Görevler:
• a. Aşağıdaki mahkeme kararı metnine göre şu ifadelerin doğru olup olmadığını belirtin ve her biri için kararınızı metinden birebir alıntıladığınız ilgili sözlerle destekleyin: (i) Davacı toplam 700 TL talep etmiştir. (ii) Dava 2018 yılında açılmıştır. (iii) Davalı vekili, davanın idari yargıda açılması gerektiğini savunmuştur.
• b. Aşağıdaki mahkeme kararı metnini kaldığı yerden devam ettirin.

Alıntılanan metin:
Emsal Mahkeme Kararı Bakırköy 2. Asliye Ticaret Mahkemesi 2016/349 E. 2018/458 K. 03.05.2018 T.

Görüntülediğiniz mahkeme kararı kesinleşmiş bir karardır.

T.C. BAKIRKÖY 2. ASLİYE TİCARET MAHKEMESİ

ESAS NO : 2016/349 Esas
KARAR NO : 2018/458

DAVA : Alacak (Hizmet Sözleşmesinden Kaynaklanan)
DAVA TARİHİ : 07/04/2016
KARAR TARİHİ : 03/05/2018
Mahkememizde görülmekte olan Alacak davasının yapılan açık yargılaması sonunda,

GEREĞİ DÜŞÜNÜLDÜ:
DAVA; Davacı vekili tarafından davalı aleyhine açılan iş bu davanın dava dilekçesinde özetle;davalı şirketin müvekkiline ait …. numaralı sayaçla ilgili olarak faturalarda yazılı kayıt kaçak bedeli , dağıtım bedeli, sayaç okuma bedeli, perakende satış hizmet bedeli, iletitşim bedeli, TRT payı adı altında haksız bedeller ile KDV’leri tahsil ettiğini beyanla fazlaya ilişkin hakları saklı kalmak kaydıyla kayıp kaçak bedeli için 100 TL, dağıtım bedeli için 100 TL, sayaç okuma bedeli için 100 TL, perakende satış hizmet bedeli için 100 TL, iletitşim bedeli için 100 TL , TRT payı için 100 TL, KDV için 100 TL olmak üzere toplam 700 TL’nin geriye doğru 2010 Ocak’tan itibaren ödeme tarihi itibariyle davacı şirketin temerrüt halinde her bir kalem fatura için ayrı ayrı hesaplanmak üzere taraflarına uyguladığı faiz ve /veya ticari iskonto faiziyle birlikte tahsiline karar verilmesini talep etmiştir.
CEVAP; Davalı vekili tarafından sunulan cevap dilekçesinde özetle; davanın idari yargıda açılması gerektiğini, ayırca HMK’nun 104 maddesi dikkate alındığında belirsiz veya kısmi dava olarak bu davanın açılamayacağını, hukuki yarar şartının mevcut olmadığını, faturaya itiraz edilmediğini, esasa ilişkin savunmalarında ise davacının taleplerinin sebepsiz zenginleşmeye uygulanan zaman aşımı süresinde açılmadığını, kayıp kaçak bedelinin tamamen yasadan kaynaklandığını ,bu nedenle yapılan tahsilatların yasal olduğunu beyanla davanın usulden, zaman aşımından ve esastan reddini yargılama giderleri ve vekalet ücretinin davacı üzerinde bırakılmasına karar verilmesini talep etmiştir.

Sağlanan kayıtlar:
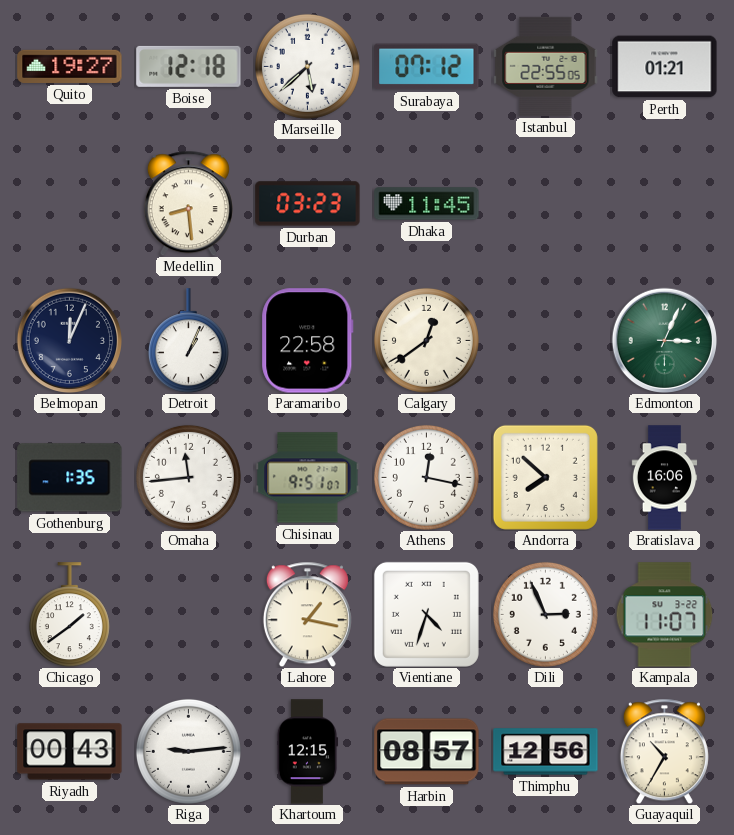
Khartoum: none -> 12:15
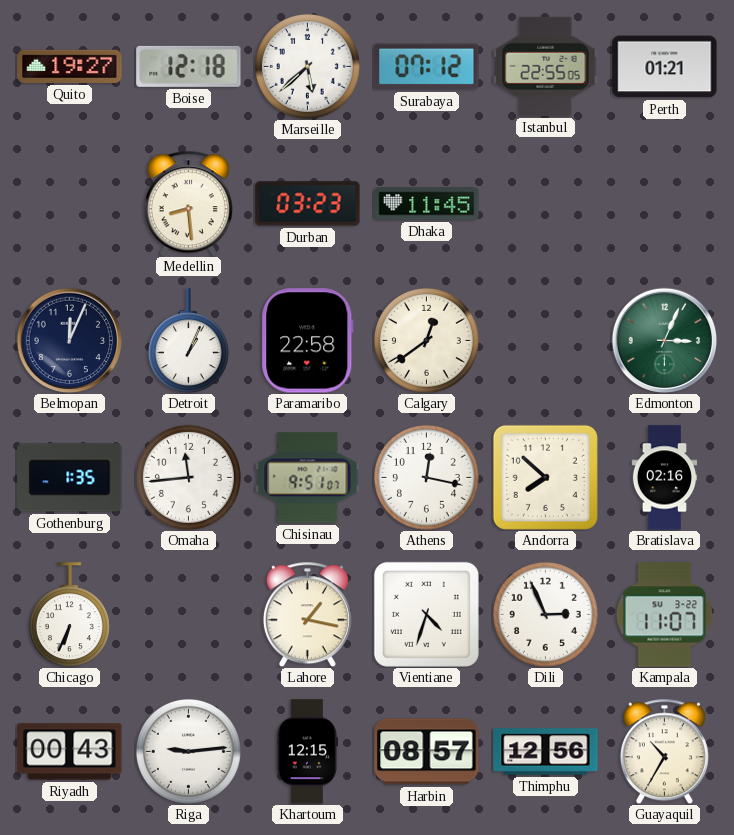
Bratislava: 16:06 -> 02:16
Chicago: 1:39 -> 6:34
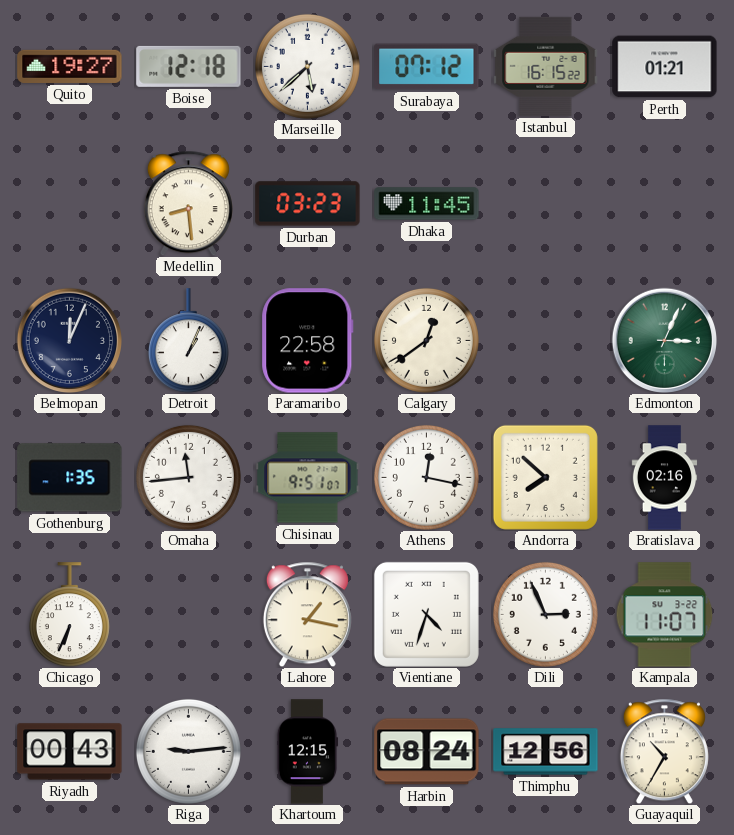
Istanbul: 22:55 -> 16:15
Harbin: 08:57 -> 08:24
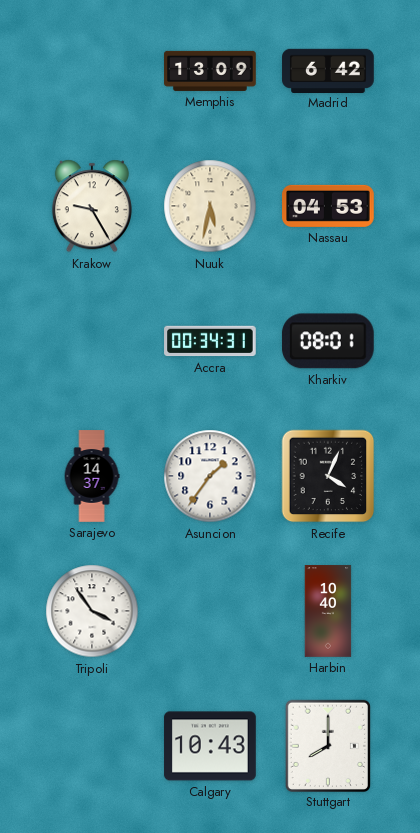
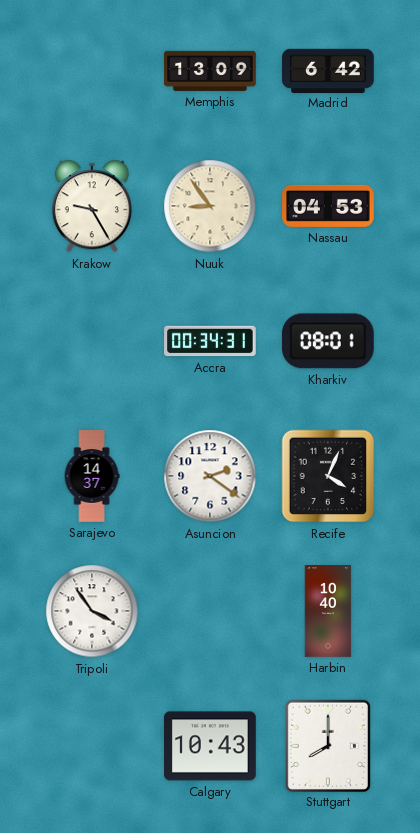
Nuuk: 5:32 -> 8:54
Asuncion: 1:36 -> 2:21
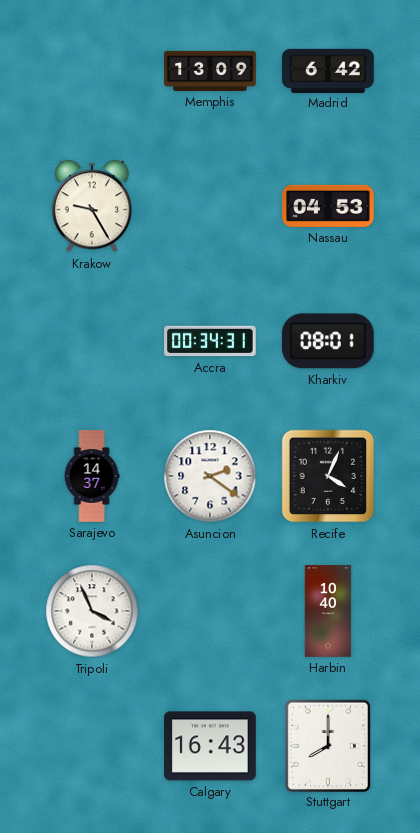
Nuuk: 8:54 -> none
Tripoli: 3:54 -> 3:56
Calgary: 10:43 -> 16:43
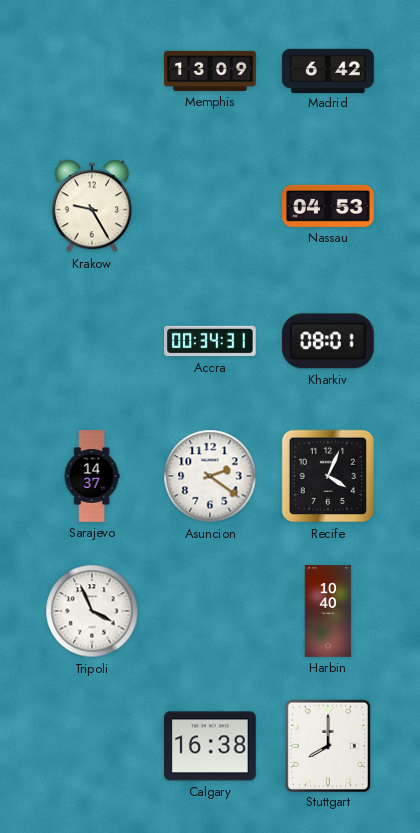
Calgary: 16:43 -> 16:38
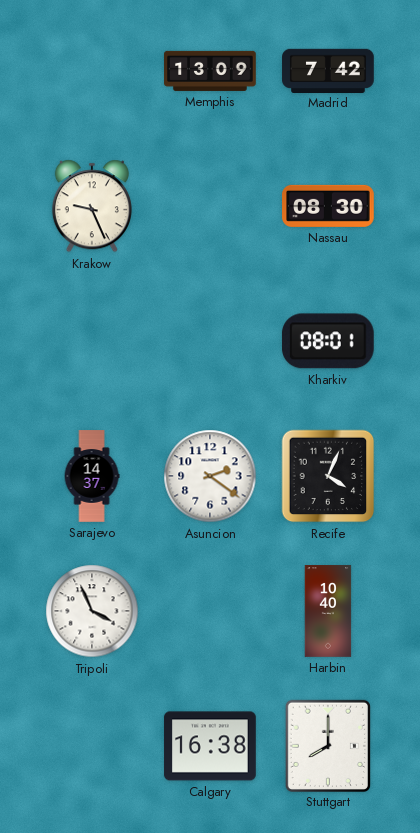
Madrid: 6:42 -> 7:42
Krakow: 9:25 -> 9:26
Nassau: 04:53 -> 08:30
Accra: 00:34 -> none
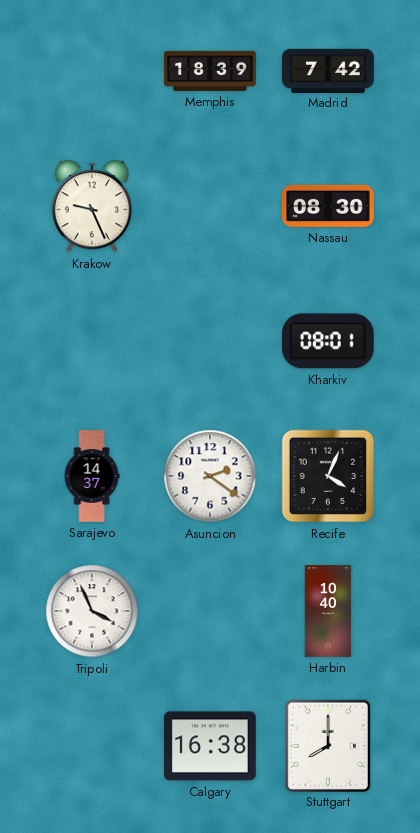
Memphis: 13:09 -> 18:39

Alıştırma yanıtları:
• a.
(i) Evet: "toplam 700 TL’nin"
(ii) Hayır: "DAVA TARİHİ : 07/04/2016"
(iii) Evet: "davanın idari yargıda açılması gerektiğini"

• b.
DAVA ;davalının davacıdan kayıp kaçak bedeli, dağıtım bedeli , sayaç okuma bedeli, perakende satış hizmeti bedeli ve iletim bedellerinin haksız olarak tahsil edildiği iddiasına dayalı söz konusu bedellerin iadesi istemine ilişkindir.
Dava tarihinden sonra 17.06.2016 tarihinde yürürlüğe giren 6719 sayılı Elektrik Piyasası Kanunu ile Bazı Kanunlarda Değişiklik Yapılmasına Dair Kanun ‘un Geçici 19. maddesi ” Bu maddeyi ihdas eden Kanunla öngörülen düzenlemeler yürürlüğe konuluncaya kadar, Kurul tarafından yürürlüğe giren mevcut yönetmelik , tebliğ ve Kurul kararlarının bu kanuna aykırı olmayan hükümlerinin uygulanmasına devam olunur. ” Geçici 20. Maddesi ” Kurul kararlarına uygun şekilde tahakkuk ettirilmiş dağıtım , sayaç okuma , perakende satış hizmeti, iletim ve kayıp kaçak bedelleri ile ilgili olarak açılmış olan her türlü ilamsız icra takibi, dava ve başvurma hakkında 17. Madde hükümleri uygulanır ” hükümleri getirilmiştir.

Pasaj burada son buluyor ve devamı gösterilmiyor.